ПРИВЕДЁННЫЙ ОТРЫВОК:
***

Результат преступного низложения Абсолюта — не заклание Бога, не то, что убит, уничтожен Бог, то есть некий общий сверхсимвол сознания — но заклано и убито то в себе, что предполагает присутствие этого сверх и заставляет к нему стремиться, с ним сближаться, на него ориентироваться. Если же выше человека ничего нет, ему остаётся смотреть только вниз...
Бог же продолжает существовать: даже и в отрицании — как отрицаемое (ситуация воинствующего атеизма, например), в "убивании" как "убиваемое", и народный мститель провозглашает своим действием только собственное отрицание и собственную смерть.
Безнаказанно можно убивать лишь то, что уже мертво, и с этим у Ницше получалось лихо. Но Бог не есть ни религия с её заблуждениями, ни церковь с её ограниченностью, ни традиция с её узостью. Он не тождествен ни отдельной части, ни всему существующему в целом. Он есть превращённая форма (подсказанное Марксом определение) самого существования.
Если миру нравится считать Бога мёртвым, никто ему этого не запретит — но и от последствий тоже никто избавлять не станет. Мир получит то, чего добивается — мёртвого себя.

23.
Если не усложнять, главную победу философии Ницше можно определить как полную и окончательную историческую победу принципа конечности — и бессмертия в его рамках. Тяга к реставрации, к вечному возврату — хотя бы в рай ушедшего детства, хотя бы к языческой идиллии, где боги умирают вместе с породившей, изобретшей их реальностью, не нова. Она подобна фрейдовскому комплексу ухода в пренатальную безответственность. Весь сегодняшний прогрессивный мир, вся наша нынешняя цивилизация в её упоительно-успокоительной увлечённости собой, своими играми и игрушками, жонглированием морализаторством без морали и назначаемыми плебейскими вкусами ценностями (разве ценности назначаются??), стоит на неприкрытом идолопоклонстве (в отдельных случаях называемом демократией). Наша реальность поистине выбрала в пользу примитива — и куда более пещерного, чем пещерный. Призыв к эгоизму супермена не остался втуне. На место наиболее востребованного объекта поклонения вышло эго, Я — причём в самом непритязательном своём виде, что не слишком удивляет, если помнить слова Конфуция: "Великий муж знает, что правильно; маленький человек знает, что можно продать."...
Неисчислимые божки цивилизации, покровители диктатуры удобства, освобождают от необходимости искать чего-то сверх себя, сверх натуральных (читай утилитарных) данных и потребностей, сверх объяснимого и потребительски обоснованного. Искать и подниматься, чтобы по мере сил сближаться и соединяться с этим сверх — что и есть единственно допустимая форма пресловутого становления, в человеческом его варианте. (Конфуций говорил когда-то, что народ способен существовать без армии и даже без еды, если необходимо, но никакой народ не может существовать без веры.)

***

ПРЕДОСТАВЛЕННЫЕ ДАННЫЕ:
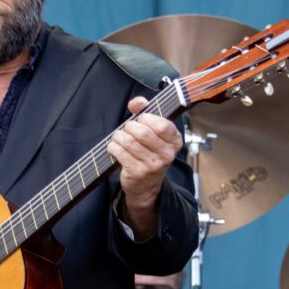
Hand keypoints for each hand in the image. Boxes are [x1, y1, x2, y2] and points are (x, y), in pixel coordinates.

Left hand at [106, 96, 182, 237]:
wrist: (146, 185)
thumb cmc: (150, 152)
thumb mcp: (154, 132)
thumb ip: (145, 111)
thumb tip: (135, 102)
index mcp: (175, 141)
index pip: (162, 125)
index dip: (147, 118)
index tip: (141, 119)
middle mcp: (167, 154)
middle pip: (142, 132)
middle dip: (129, 127)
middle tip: (127, 129)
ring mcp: (152, 165)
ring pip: (128, 141)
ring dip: (118, 136)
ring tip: (119, 138)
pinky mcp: (137, 172)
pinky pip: (119, 151)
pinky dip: (113, 146)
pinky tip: (115, 148)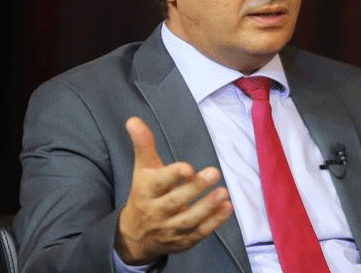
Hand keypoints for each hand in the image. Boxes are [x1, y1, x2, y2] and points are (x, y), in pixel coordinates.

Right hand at [114, 117, 233, 264]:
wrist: (135, 235)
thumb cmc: (144, 193)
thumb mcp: (142, 169)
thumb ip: (143, 145)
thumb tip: (133, 120)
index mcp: (146, 192)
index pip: (158, 184)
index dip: (172, 176)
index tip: (187, 167)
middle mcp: (156, 212)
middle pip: (176, 202)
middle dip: (195, 188)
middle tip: (214, 172)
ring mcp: (170, 229)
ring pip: (189, 220)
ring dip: (207, 207)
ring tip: (224, 193)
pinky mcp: (183, 241)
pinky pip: (199, 233)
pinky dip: (214, 222)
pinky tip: (227, 207)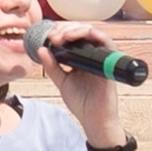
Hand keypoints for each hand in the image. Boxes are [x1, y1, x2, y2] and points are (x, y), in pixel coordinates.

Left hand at [32, 23, 124, 146]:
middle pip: (83, 31)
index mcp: (81, 58)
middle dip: (67, 29)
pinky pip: (109, 45)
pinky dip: (99, 36)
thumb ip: (52, 66)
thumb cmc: (82, 103)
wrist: (94, 121)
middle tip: (54, 36)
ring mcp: (102, 59)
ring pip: (95, 34)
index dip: (61, 31)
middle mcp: (93, 56)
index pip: (73, 36)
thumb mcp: (62, 82)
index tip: (49, 37)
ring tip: (65, 36)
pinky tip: (88, 34)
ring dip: (79, 30)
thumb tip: (41, 49)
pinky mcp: (110, 66)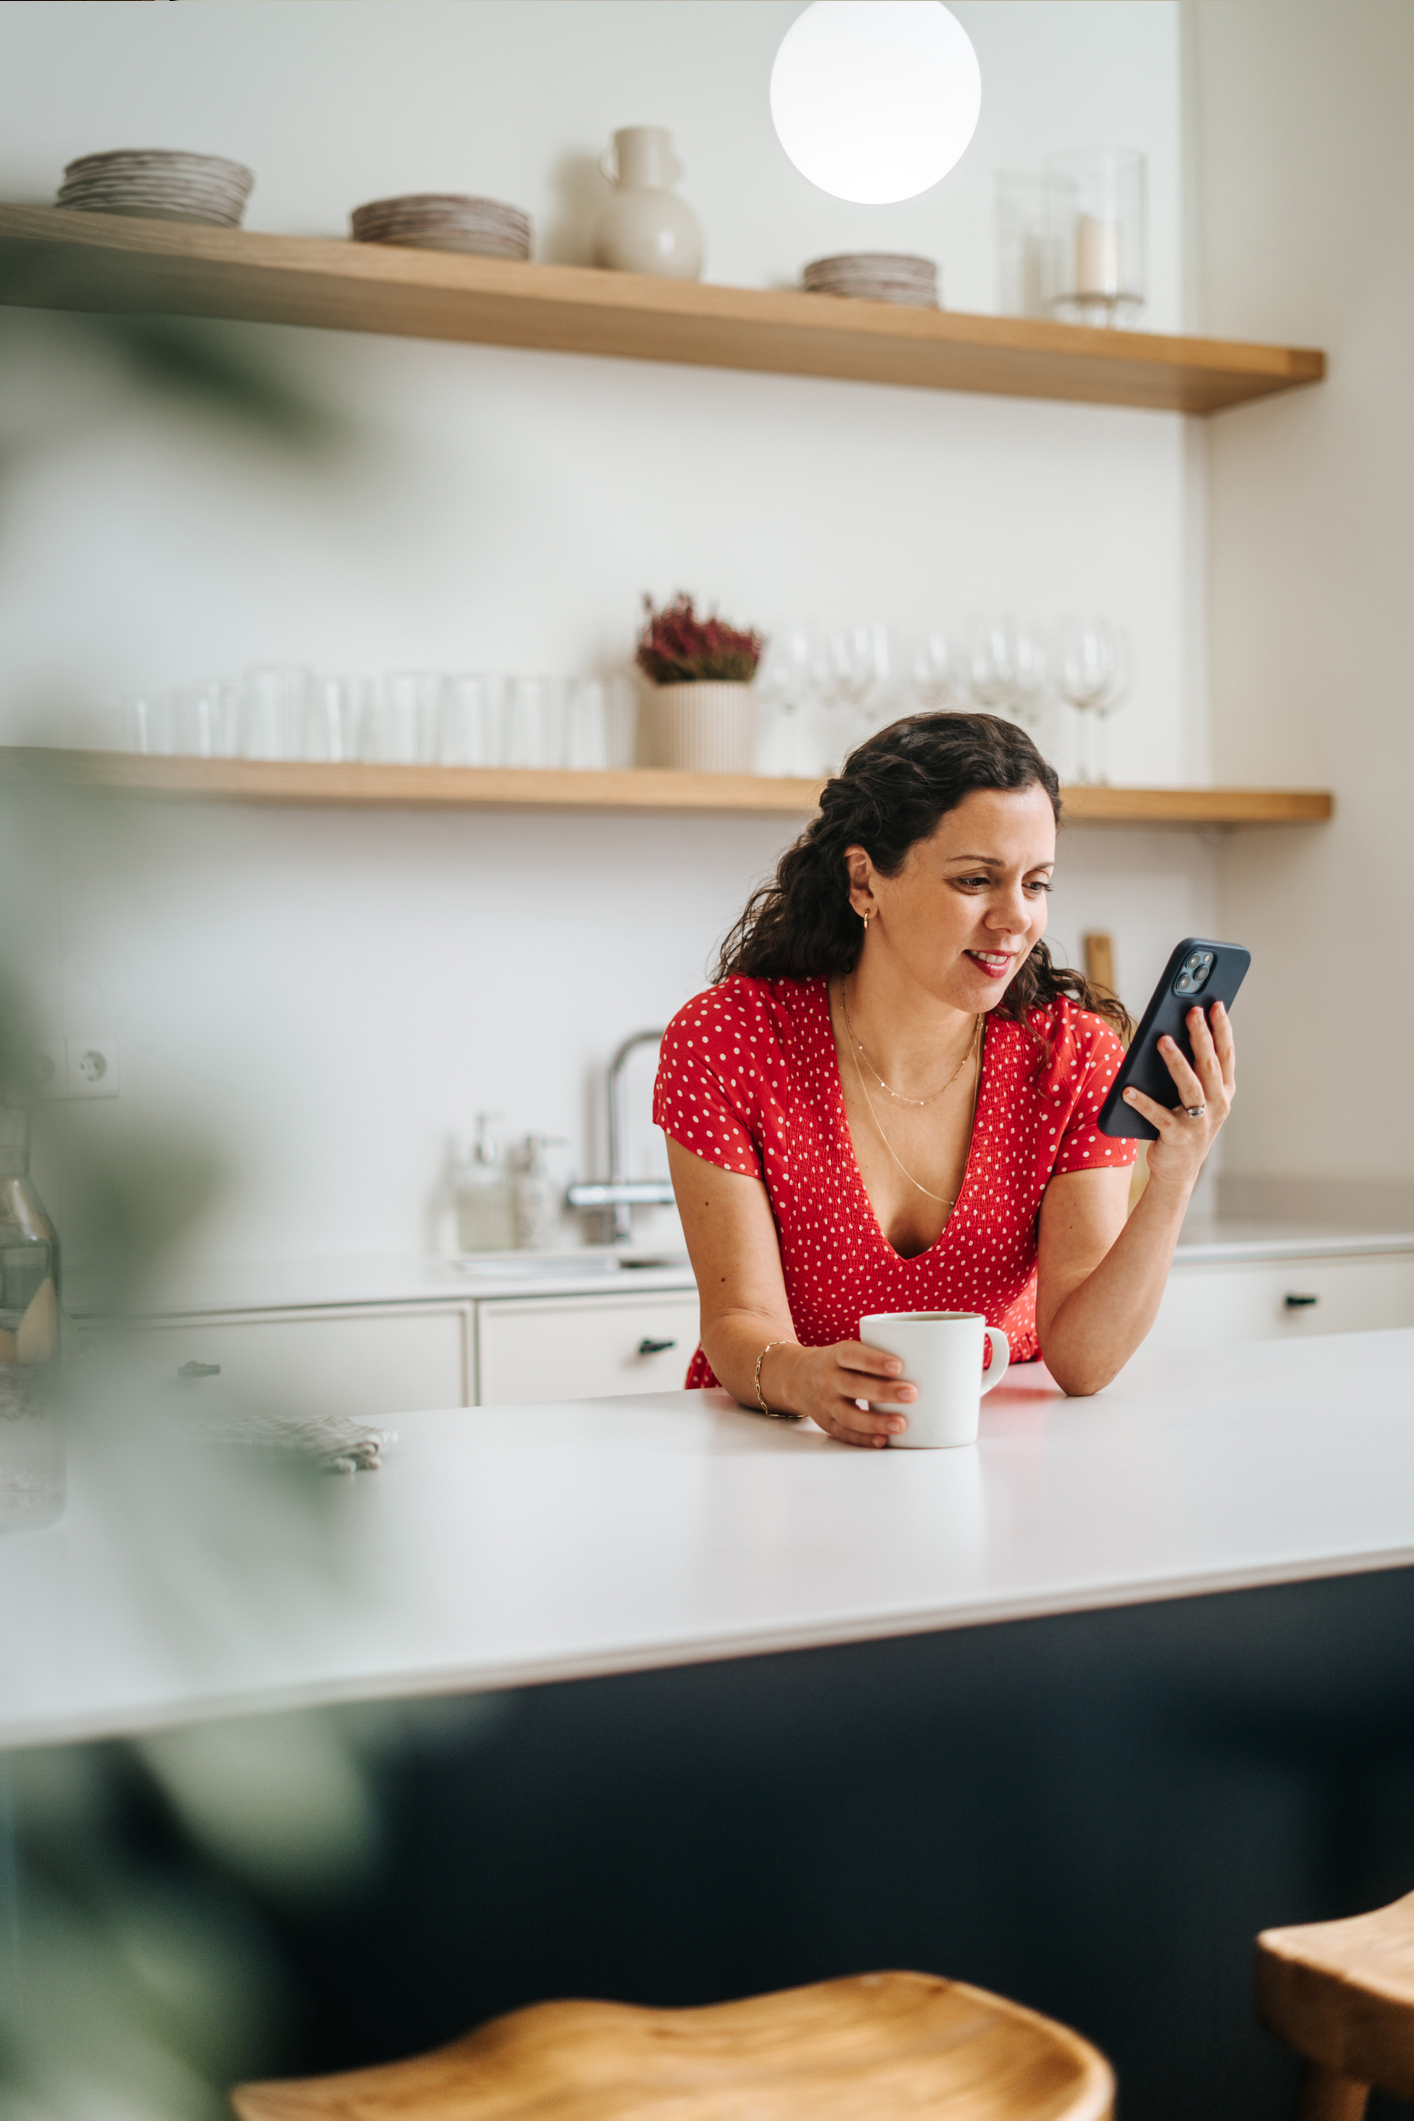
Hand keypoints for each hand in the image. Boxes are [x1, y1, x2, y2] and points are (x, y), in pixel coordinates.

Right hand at [769, 1339, 915, 1448]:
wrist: (796, 1377)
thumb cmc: (838, 1363)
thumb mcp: (847, 1350)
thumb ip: (876, 1355)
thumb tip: (929, 1362)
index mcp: (835, 1356)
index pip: (853, 1355)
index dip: (875, 1360)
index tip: (899, 1365)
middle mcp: (827, 1379)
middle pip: (854, 1386)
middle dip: (884, 1391)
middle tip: (912, 1393)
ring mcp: (825, 1403)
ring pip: (849, 1415)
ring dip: (876, 1421)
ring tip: (902, 1424)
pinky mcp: (827, 1423)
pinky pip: (845, 1433)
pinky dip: (864, 1439)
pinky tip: (882, 1441)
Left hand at [1122, 1001, 1234, 1196]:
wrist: (1178, 1170)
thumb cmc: (1183, 1124)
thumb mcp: (1195, 1097)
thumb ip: (1192, 1071)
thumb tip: (1172, 1033)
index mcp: (1224, 1092)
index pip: (1226, 1054)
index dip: (1222, 1029)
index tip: (1216, 1004)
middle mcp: (1217, 1105)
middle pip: (1210, 1065)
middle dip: (1202, 1036)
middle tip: (1191, 1011)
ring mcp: (1200, 1123)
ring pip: (1190, 1086)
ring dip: (1177, 1061)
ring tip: (1162, 1040)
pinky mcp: (1178, 1137)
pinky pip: (1159, 1116)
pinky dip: (1143, 1102)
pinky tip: (1127, 1090)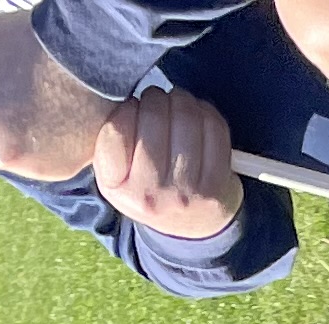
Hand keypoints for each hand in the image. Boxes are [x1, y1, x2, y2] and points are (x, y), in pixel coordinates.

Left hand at [0, 12, 115, 178]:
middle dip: (0, 130)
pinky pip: (53, 159)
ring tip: (47, 105)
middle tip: (19, 98)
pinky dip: (56, 143)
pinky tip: (65, 115)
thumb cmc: (31, 40)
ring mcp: (38, 166)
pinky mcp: (68, 168)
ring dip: (29, 139)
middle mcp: (3, 154)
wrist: (87, 51)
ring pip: (23, 158)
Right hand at [91, 89, 245, 238]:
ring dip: (181, 100)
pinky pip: (213, 127)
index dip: (128, 107)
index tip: (133, 111)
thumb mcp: (116, 170)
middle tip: (157, 103)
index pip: (117, 128)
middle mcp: (149, 194)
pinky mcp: (216, 185)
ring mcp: (185, 192)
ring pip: (186, 116)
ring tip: (176, 107)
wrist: (190, 226)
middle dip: (156, 98)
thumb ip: (113, 135)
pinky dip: (205, 112)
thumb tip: (128, 93)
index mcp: (115, 186)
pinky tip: (198, 120)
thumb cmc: (148, 184)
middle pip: (154, 116)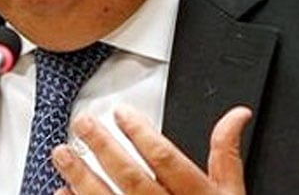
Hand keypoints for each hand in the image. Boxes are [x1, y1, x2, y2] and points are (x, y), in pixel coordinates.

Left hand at [51, 104, 252, 193]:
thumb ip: (227, 154)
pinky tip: (62, 193)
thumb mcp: (232, 194)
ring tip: (62, 154)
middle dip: (104, 148)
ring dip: (82, 178)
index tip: (120, 113)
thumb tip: (236, 115)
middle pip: (131, 178)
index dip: (140, 134)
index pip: (165, 160)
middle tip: (83, 124)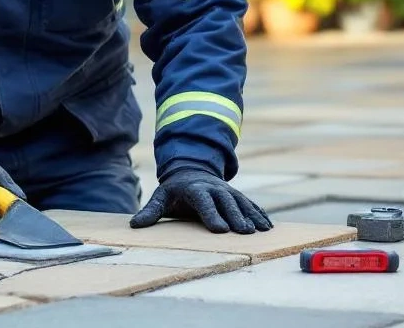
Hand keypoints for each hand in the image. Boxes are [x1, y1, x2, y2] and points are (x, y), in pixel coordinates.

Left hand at [130, 168, 273, 233]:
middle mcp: (214, 188)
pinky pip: (250, 204)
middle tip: (244, 233)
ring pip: (241, 202)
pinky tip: (268, 227)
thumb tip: (135, 225)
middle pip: (226, 202)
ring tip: (260, 231)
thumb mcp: (161, 198)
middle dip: (236, 216)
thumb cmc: (174, 191)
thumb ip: (150, 211)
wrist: (190, 171)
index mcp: (194, 189)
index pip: (203, 201)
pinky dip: (259, 213)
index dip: (211, 215)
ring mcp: (227, 190)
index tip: (220, 230)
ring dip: (252, 216)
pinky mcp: (236, 195)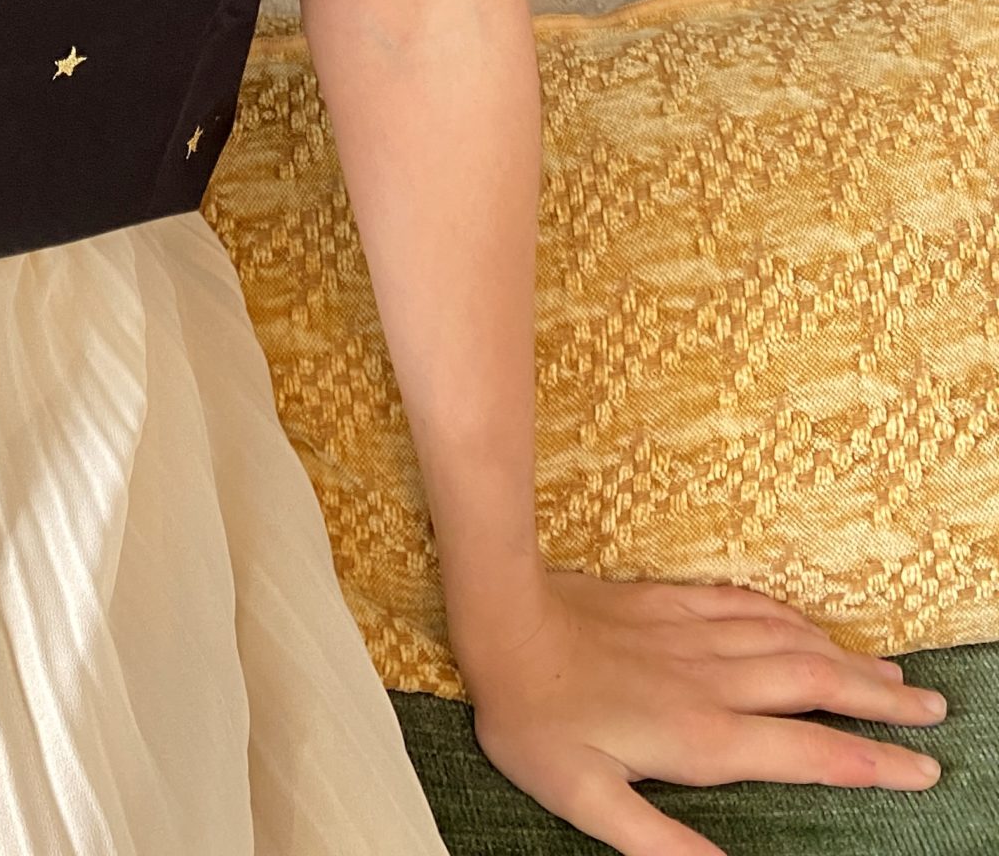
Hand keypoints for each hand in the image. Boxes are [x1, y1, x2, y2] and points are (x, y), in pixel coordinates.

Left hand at [453, 565, 949, 855]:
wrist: (502, 619)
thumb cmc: (535, 720)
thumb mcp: (587, 801)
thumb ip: (661, 844)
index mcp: (705, 737)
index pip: (809, 753)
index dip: (871, 764)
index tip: (923, 770)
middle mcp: (714, 682)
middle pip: (818, 687)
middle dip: (881, 703)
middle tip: (934, 713)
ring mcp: (694, 635)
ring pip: (791, 644)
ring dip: (848, 659)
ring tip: (896, 674)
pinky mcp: (670, 604)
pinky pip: (748, 606)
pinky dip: (791, 619)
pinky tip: (809, 626)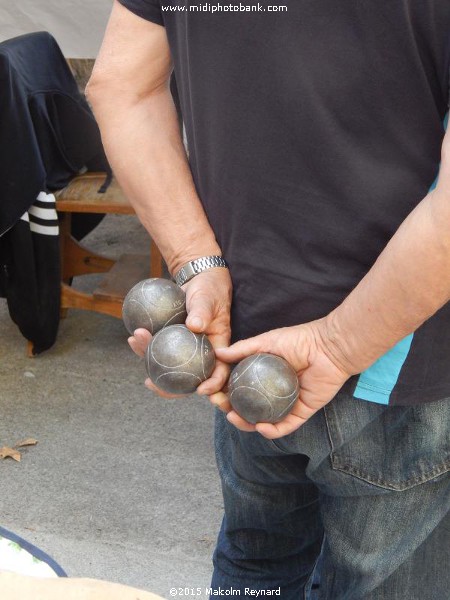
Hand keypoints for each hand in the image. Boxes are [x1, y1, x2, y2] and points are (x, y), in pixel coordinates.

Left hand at [128, 268, 231, 402]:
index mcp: (218, 348)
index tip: (201, 390)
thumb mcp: (207, 298)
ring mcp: (185, 349)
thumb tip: (194, 326)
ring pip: (169, 365)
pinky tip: (132, 338)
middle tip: (150, 383)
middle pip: (189, 378)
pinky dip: (145, 345)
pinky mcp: (172, 342)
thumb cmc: (209, 289)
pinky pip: (158, 348)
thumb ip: (202, 311)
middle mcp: (201, 353)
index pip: (220, 372)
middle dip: (169, 388)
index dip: (213, 385)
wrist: (198, 280)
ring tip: (135, 345)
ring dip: (149, 360)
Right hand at [213, 318, 351, 438]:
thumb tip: (218, 353)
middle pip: (246, 407)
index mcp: (263, 377)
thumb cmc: (299, 340)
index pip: (238, 388)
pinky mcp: (301, 413)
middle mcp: (272, 393)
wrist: (328, 348)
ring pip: (261, 421)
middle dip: (229, 409)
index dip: (223, 392)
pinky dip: (271, 430)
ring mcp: (285, 404)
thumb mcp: (265, 341)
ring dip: (245, 424)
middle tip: (220, 404)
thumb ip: (243, 349)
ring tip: (234, 417)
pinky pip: (284, 427)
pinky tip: (260, 426)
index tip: (210, 391)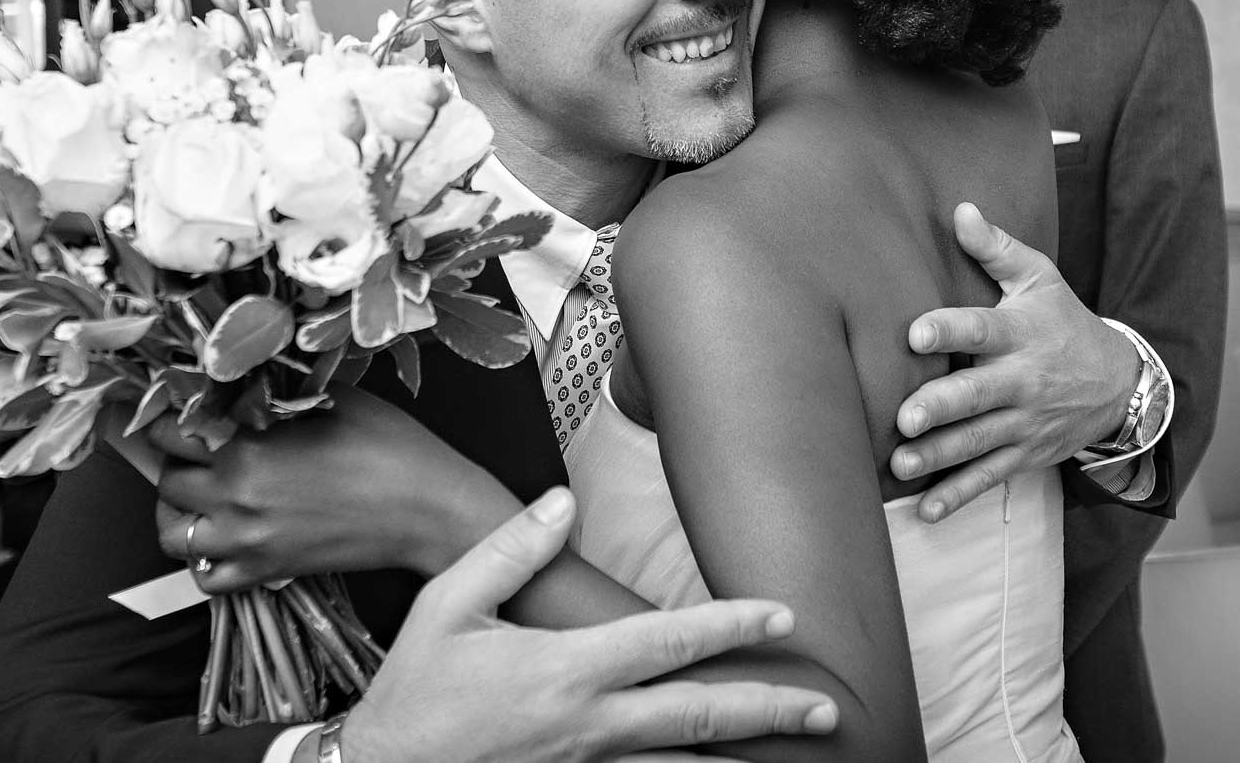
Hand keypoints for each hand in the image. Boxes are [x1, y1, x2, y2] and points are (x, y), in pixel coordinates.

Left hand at [151, 382, 521, 590]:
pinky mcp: (266, 572)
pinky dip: (204, 561)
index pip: (169, 433)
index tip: (183, 413)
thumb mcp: (333, 397)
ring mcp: (247, 540)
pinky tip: (225, 538)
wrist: (428, 508)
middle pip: (166, 481)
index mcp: (246, 446)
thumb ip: (278, 392)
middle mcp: (234, 496)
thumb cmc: (389, 445)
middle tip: (199, 450)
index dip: (171, 419)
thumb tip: (246, 382)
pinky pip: (205, 579)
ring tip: (203, 496)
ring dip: (179, 513)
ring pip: (173, 535)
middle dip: (176, 462)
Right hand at [337, 488, 839, 762]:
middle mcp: (589, 725)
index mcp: (565, 671)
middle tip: (827, 708)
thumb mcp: (447, 608)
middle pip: (699, 716)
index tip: (781, 614)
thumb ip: (509, 552)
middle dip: (769, 710)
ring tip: (797, 751)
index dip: (731, 626)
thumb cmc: (412, 695)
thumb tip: (560, 502)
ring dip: (742, 757)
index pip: (669, 644)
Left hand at [890, 203, 1138, 519]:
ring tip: (900, 465)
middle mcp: (1022, 381)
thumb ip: (995, 249)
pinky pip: (990, 478)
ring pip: (978, 443)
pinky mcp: (1024, 454)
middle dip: (941, 407)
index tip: (915, 334)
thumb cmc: (1062, 322)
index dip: (949, 329)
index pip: (982, 328)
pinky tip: (928, 511)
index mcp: (1020, 333)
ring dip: (939, 457)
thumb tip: (960, 209)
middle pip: (978, 395)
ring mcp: (1024, 423)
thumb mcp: (1039, 279)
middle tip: (905, 417)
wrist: (1120, 383)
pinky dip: (959, 497)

***

ЗАДАНИЕ 1: Перепишите, пожалуйста, из приведённого отрывка фрагмент от слов «Неисчислимые божки цивилизации, покровители» до слов «существовать без веры.)» включительно, не меняя ни буквы.
ЗАДАНИЕ 2: В приведённом отрывке найдите предложение, начинающееся словами «Но Бог не есть». Перечислите всё, чем, согласно этому предложению, Бог не является.

РЕШЕНИЕ ЗАДАЧИ 1:
Неисчислимые божки цивилизации, покровители диктатуры удобства, освобождают от необходимости искать чего-то сверх себя, сверх натуральных (читай утилитарных) данных и потребностей, сверх объяснимого и потребительски обоснованного. Искать и подниматься, чтобы по мере сил сближаться и соединяться с этим сверх — что и есть единственно допустимая форма пресловутого становления, в человеческом его варианте. (Конфуций говорил когда-то, что народ способен существовать без армии и даже без еды, если необходимо, но никакой народ не может существовать без веры.)

РЕШЕНИЕ ЗАДАЧИ 2:
1. Религия с её заблуждениями
2. Церковь с её ограниченностью
3. Традиция с её узостью